• _WHAT TO DO_: Which lines in the data below contain the string "Track"? Return each of them in full.

(Stored data entries)
====
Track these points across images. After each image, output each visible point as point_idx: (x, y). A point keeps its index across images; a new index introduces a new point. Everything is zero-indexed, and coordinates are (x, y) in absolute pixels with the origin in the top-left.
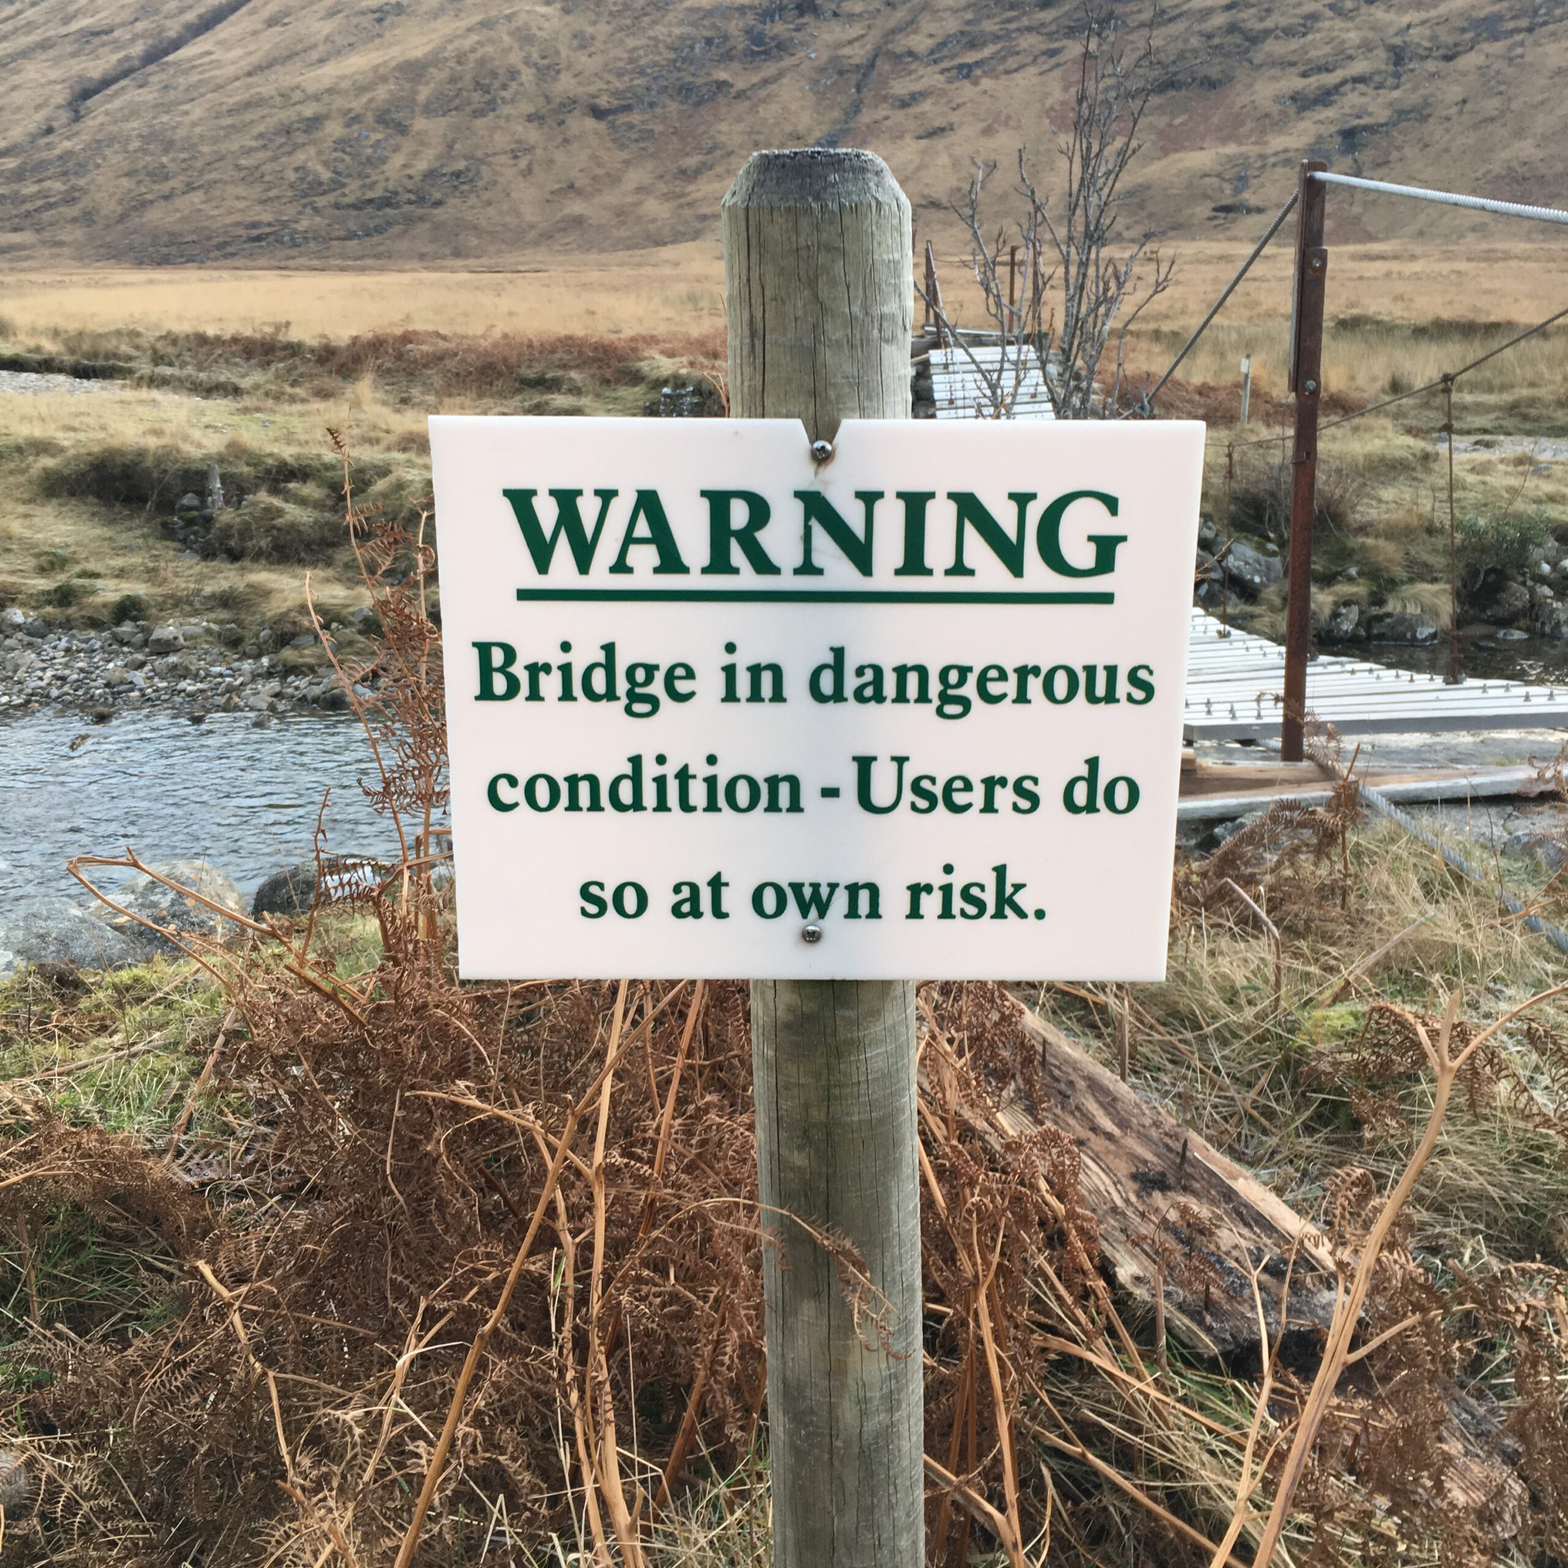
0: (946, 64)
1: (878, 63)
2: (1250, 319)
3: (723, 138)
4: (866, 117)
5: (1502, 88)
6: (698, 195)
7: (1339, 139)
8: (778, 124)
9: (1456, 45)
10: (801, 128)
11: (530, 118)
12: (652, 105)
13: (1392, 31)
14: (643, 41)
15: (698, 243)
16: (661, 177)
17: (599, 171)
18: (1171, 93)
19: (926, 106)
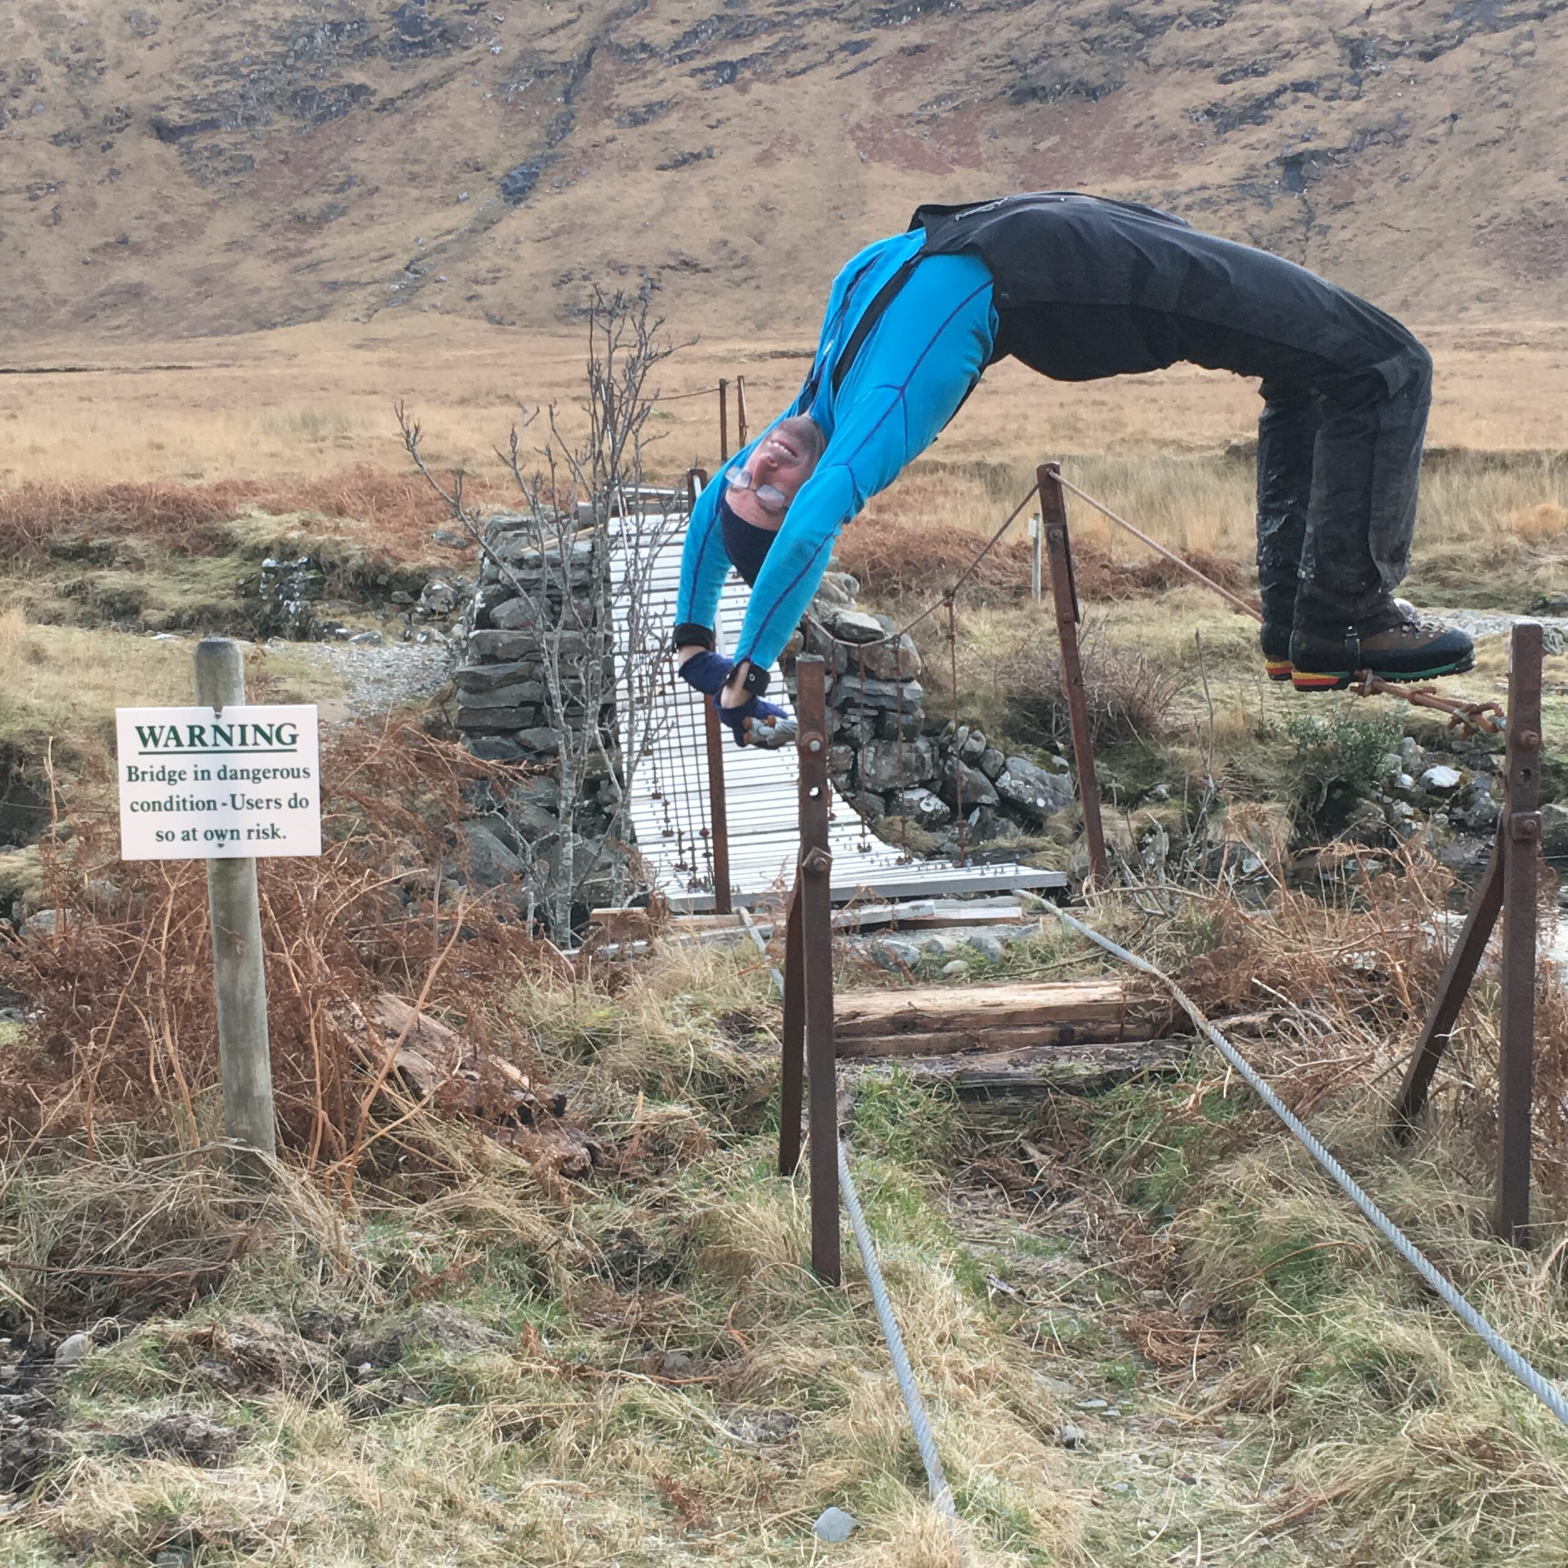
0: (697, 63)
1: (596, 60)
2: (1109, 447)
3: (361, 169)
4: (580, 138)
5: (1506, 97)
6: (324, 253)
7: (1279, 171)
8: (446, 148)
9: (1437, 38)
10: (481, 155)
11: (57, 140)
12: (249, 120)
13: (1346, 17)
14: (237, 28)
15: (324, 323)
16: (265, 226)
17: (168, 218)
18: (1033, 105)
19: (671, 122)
====
• _SOLUTION FOR THIS TASK_:
Track these points across images. After each image, output each visible point as point_idx: (x, y). A point keeps its index across images; a new index introduces a new point. Everything is zero-indexed, and coordinates are (x, y) in absolute pixels with the origin in the top-left.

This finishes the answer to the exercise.